Ti presento: | Vittorio Cascina Cabella
Ti presento: Vittorio | Cascina Cabella
Sul confine fra Lombardia e Piemonte, e a due passi dal Piacentino, dove l’Oltrepò Pavese inizia a trasformarsi nell’Appennino ligure, la terra dà vita, cosa più unica che rara, a tutti i tipi di tartufo: bianco (Tuber magnatum) il più ricercato, bianchetto (Tuber borchii), nero dolce (Tuber melanosporum), nero invernale (Tuber brumale o anche “uncinato”), nero estivo (Tuber aestivum o “Scorzone”).
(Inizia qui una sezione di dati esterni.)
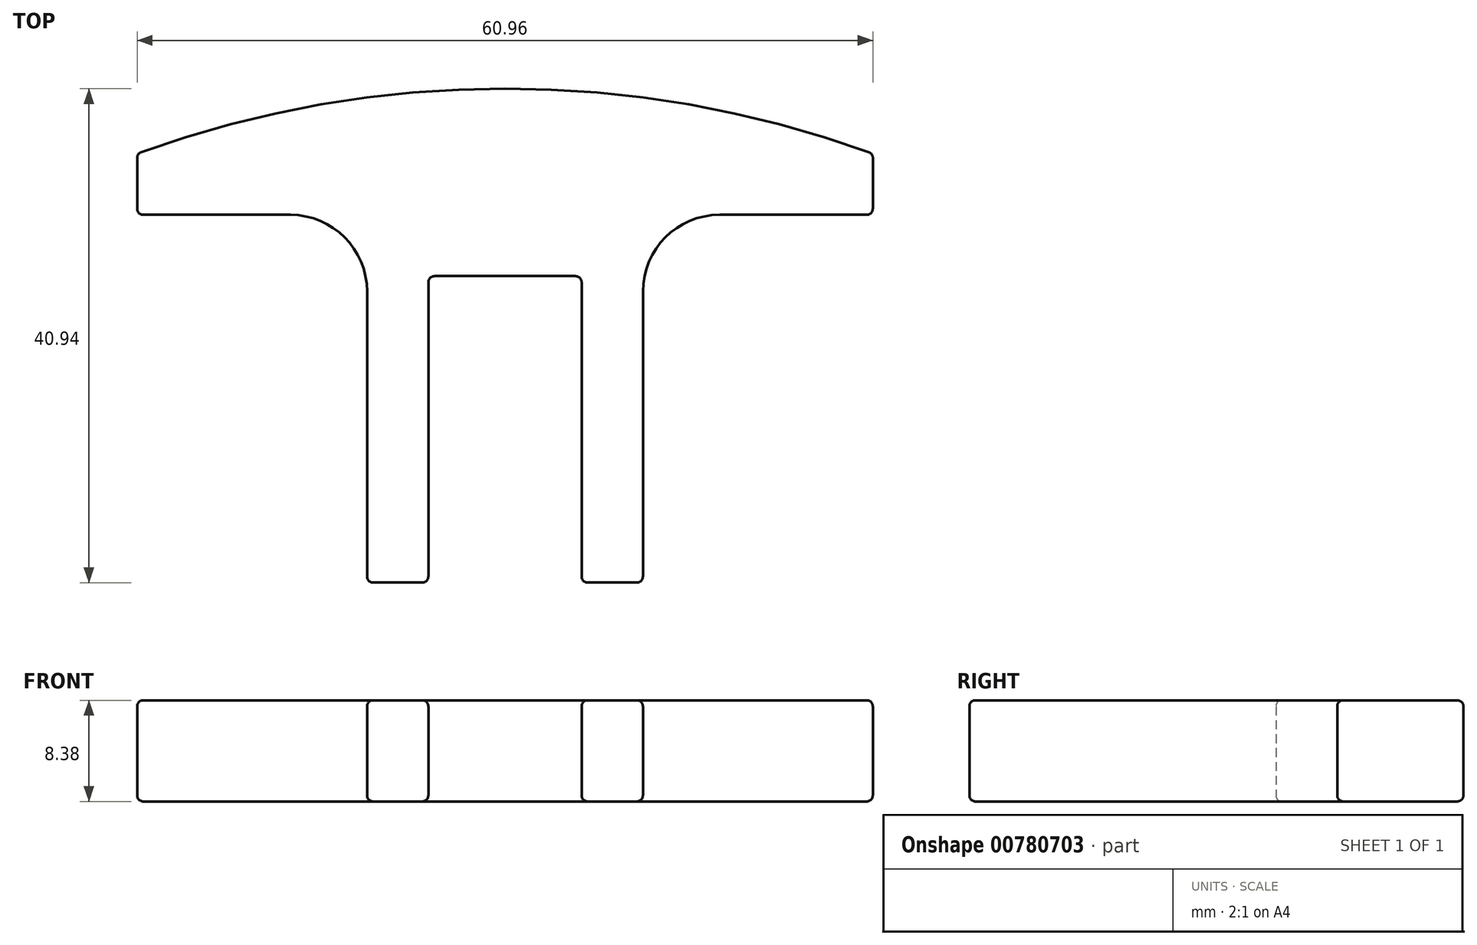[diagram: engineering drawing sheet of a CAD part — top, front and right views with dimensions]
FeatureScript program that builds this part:
annotation { "Feature Type Name" : "Feature", "Feature Type Description" : "" }
export const myFeature = defineFeature(function(context is Context, id is Id, definition is map)
    precondition{}
    {
        {
            var Q0;
            Q0=qCreatedBy(makeId("Top.planeOp"),FACE);
            var sketch = newSketch(context, id + "F0", { "sketchPlane" : qUnion([Q0])});
            skLineSegment(sketch, "E0", {"start": v(-16.82, 4.57) * mm, "end": v(-16.82, 28.7) * mm});
            skLineSegment(sketch, "E1", {"start": v(-16.82, 35.05) * mm, "end": v(6.04, 35.05) * mm});
            skLineSegment(sketch, "E2", {"start": v(6.04, 28.7) * mm, "end": v(6.04, 4.57) * mm});
            skLineSegment(sketch, "E3", {"start": v(6.04, 4.57) * mm, "end": v(0.96, 4.57) * mm});
            skLineSegment(sketch, "E4", {"start": v(0.96, 4.57) * mm, "end": v(0.96, 29.97) * mm});
            skLineSegment(sketch, "E5", {"start": v(0.96, 29.97) * mm, "end": v(-11.74, 29.97) * mm});
            skLineSegment(sketch, "E6", {"start": v(-11.74, 29.97) * mm, "end": v(-11.74, 4.57) * mm});
            skLineSegment(sketch, "E7", {"start": v(-11.74, 4.57) * mm, "end": v(-16.82, 4.57) * mm});
            skLineSegment(sketch, "E8", {"start": v(12.4, 35.05) * mm, "end": v(25.1, 35.05) * mm});
            skLineSegment(sketch, "E9", {"start": v(25.1, 35.05) * mm, "end": v(25.1, 40.13) * mm});
            skLineSegment(sketch, "E10", {"start": v(-23.17, 35.05) * mm, "end": v(-35.87, 35.05) * mm});
            skLineSegment(sketch, "E11", {"start": v(-35.87, 35.05) * mm, "end": v(-35.87, 40.13) * mm});
            skArc(sketch, "E12", {"start": v(25.1, 40.13) * mm, "mid": v(-5.39, 45.51) * mm, "end": v(-35.87, 40.13) * mm});
            skPoint(sketch, "E13.visualSharp", {"position": v(6.04, 35.05) * mm});
            skArc(sketch, "E13.filletArc", {"start": v(12.4, 35.05) * mm, "mid": v(7.9, 33.2) * mm, "end": v(6.04, 28.7) * mm});
            skPoint(sketch, "E14.visualSharp", {"position": v(-16.82, 35.05) * mm});
            skArc(sketch, "E14.filletArc", {"start": v(-16.82, 28.7) * mm, "mid": v(-18.68, 33.2) * mm, "end": v(-23.17, 35.05) * mm});
            skSolve(sketch);
        }
        {
            var Q0;
            Q0=makeQuery(id+"F0.imprint","IMPRINT",FACE,{"disambiguationData":[TD([[makeQuery(id+"F0.imprint","IMPRINT",EDGE,{"derivedFrom":sQuery(id+"F0.wireOp",EDGE,"E1")}),1.0]])]});
            var Q1;
            Q1=makeQuery(id+"F0.imprint","IMPRINT",FACE,{"disambiguationData":[TD([[makeQuery(id+"F0.imprint","IMPRINT",EDGE,{"derivedFrom":sQuery(id+"F0.wireOp",EDGE,"E0")}),-1.0]])]});
            extrude(context, id + "F1", {"entities" : qUnion([Q0, Q1]), "depth" : 8.38 * mm, "offsetDistance" : 25.4 * mm});
        }
        {
            var Q0;
            Q0=makeQuery(id+"F1.opExtrude","CAP_EDGE",EDGE,{"disambiguationData":[OSD([sQuery(id+"F0.wireOp",EDGE,"E2")])],"isStart":false});
            var Q1;
            Q1=makeQuery(id+"F1.opExtrude","CAP_EDGE",EDGE,{"disambiguationData":[OSD([sQuery(id+"F0.wireOp",EDGE,"E3")])],"isStart":false});
            var Q2;
            Q2=makeQuery(id+"F1.opExtrude","CAP_FACE",FACE,{"disambiguationData":[OSD([sQuery(id+"F0.wireOp",EDGE,"E0"),sQuery(id+"F0.wireOp",EDGE,"E2"),sQuery(id+"F0.wireOp",EDGE,"E3"),sQuery(id+"F0.wireOp",EDGE,"E4"),sQuery(id+"F0.wireOp",EDGE,"E5"),sQuery(id+"F0.wireOp",EDGE,"E6"),sQuery(id+"F0.wireOp",EDGE,"E7"),sQuery(id+"F0.wireOp",EDGE,"E8"),sQuery(id+"F0.wireOp",EDGE,"E9"),sQuery(id+"F0.wireOp",EDGE,"E10"),sQuery(id+"F0.wireOp",EDGE,"E11"),sQuery(id+"F0.wireOp",EDGE,"E12")])],"isStart":false});
            var Q3;
            Q3=makeQuery(id+"F1.opExtrude","CAP_EDGE",EDGE,{"disambiguationData":[OSD([sQuery(id+"F0.wireOp",EDGE,"E12")])],"isStart":true});
            var Q4;
            Q4=makeQuery(id+"F1.opExtrude","CAP_EDGE",EDGE,{"disambiguationData":[OSD([sQuery(id+"F0.wireOp",EDGE,"E9")])],"isStart":true});
            var Q5;
            Q5=makeQuery(id+"F1.opExtrude","CAP_EDGE",EDGE,{"disambiguationData":[OSD([sQuery(id+"F0.wireOp",EDGE,"E8")])],"isStart":true});
            var Q6;
            Q6=makeQuery(id+"F1.opExtrude","CAP_FACE",FACE,{"disambiguationData":[OSD([sQuery(id+"F0.wireOp",EDGE,"E0"),sQuery(id+"F0.wireOp",EDGE,"E2"),sQuery(id+"F0.wireOp",EDGE,"E3"),sQuery(id+"F0.wireOp",EDGE,"E4"),sQuery(id+"F0.wireOp",EDGE,"E5"),sQuery(id+"F0.wireOp",EDGE,"E6"),sQuery(id+"F0.wireOp",EDGE,"E7"),sQuery(id+"F0.wireOp",EDGE,"E8"),sQuery(id+"F0.wireOp",EDGE,"E9"),sQuery(id+"F0.wireOp",EDGE,"E10"),sQuery(id+"F0.wireOp",EDGE,"E11"),sQuery(id+"F0.wireOp",EDGE,"E12")])],"isStart":true});
            var Q7;
            Q7=makeQuery(id+"F1.opExtrude","SWEPT_FACE",FACE,{"disambiguationData":[OSD([sQuery(id+"F0.wireOp",EDGE,"E12")])]});
            var Q8;
            Q8=makeQuery(id+"F1.opExtrude","SWEPT_FACE",FACE,{"disambiguationData":[OSD([sQuery(id+"F0.wireOp",EDGE,"E8")])]});
            var Q9;
            Q9=makeQuery(id+"F1.opExtrude","SWEPT_FACE",FACE,{"disambiguationData":[OSD([sQuery(id+"F0.wireOp",EDGE,"E2")])]});
            var Q10;
            Q10=makeQuery(id+"F1.opExtrude","SWEPT_FACE",FACE,{"disambiguationData":[OSD([sQuery(id+"F0.wireOp",EDGE,"E4")])]});
            var Q11;
            Q11=makeQuery(id+"F1.opExtrude","SWEPT_FACE",FACE,{"disambiguationData":[OSD([sQuery(id+"F0.wireOp",EDGE,"E6")])]});
            var Q12;
            Q12=makeQuery(id+"F1.opExtrude","SWEPT_FACE",FACE,{"disambiguationData":[OSD([sQuery(id+"F0.wireOp",EDGE,"E7")])]});
            var Q13;
            Q13=makeQuery(id+"F1.opExtrude","SWEPT_FACE",FACE,{"disambiguationData":[OSD([sQuery(id+"F0.wireOp",EDGE,"E0")])]});
            var Q14;
            Q14=makeQuery(id+"F1.opExtrude","SWEPT_FACE",FACE,{"disambiguationData":[OSD([sQuery(id+"F0.wireOp",EDGE,"E10")])]});
            fillet(context, id + "F2", {"entities" : qUnion([Q0, Q1, Q2, Q3, Q4, Q5, Q6, Q7, Q8, Q9, Q10, Q11, Q12, Q13, Q14]), "radius" : 0.5 * mm, "tangentPropagation" : true, "allowEdgeOverflow" : false});
        }
    });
I tartufai di queste zone ci raccontano, accompagnati dai loro lagotti (cani da tartufo): “La neve è importantissima per la nascita e crescita dei tartufi. Porta le spore direttamente sotto terra. La spora è una specie di “fumo”, che penetra nell’humus e permette al futuro tartufo di attecchire. A febbraio il tubero si attacca alle radici degli alberi (pioppo bianco, nero o tremulo, salice, tiglio, carpino) e se trova l’ambiente giusto (il ph del terreno idoneo) pian piano si sviluppa. Il nero già ad aprile, il bianco da giugno in avanti. Per il tartufo bianco anche i temporali sono fondamentali. Cresce con quelle che noi chiamiamo le calde-fredde: quando c’è il terreno caldo e ci piove sopra. Sapete perché? Nel terreno caldo penetra il freddo e blocca, per così dire, il tartufo nascituro, che così si attacca bene”.
“Il momento migliore per andare a tartufi è la notte, dalle 3.30-4.00 fino alle 10 di mattina; poi il pomeriggio tardi. Gli odori se sentono di più al buio. I cani lavorano meglio, non ci sono gli uccelli che disturbano. La cosa particolare del tartufo è che matura di colpo. Quando è pronto, si carica di gas ed “esplode” improvvisamente, liberandolo. Così i cani lo sentono al momento giusto.”
Vittorio di Cascina Bella e gli altri tartufai di queste zone stanno cercando di incentivare la coltivazione e raccolta del tartufo per permettere alle comunità locali di continuare a vivere qui, prevenendo lo spopolamento dei suoi antichi borghi.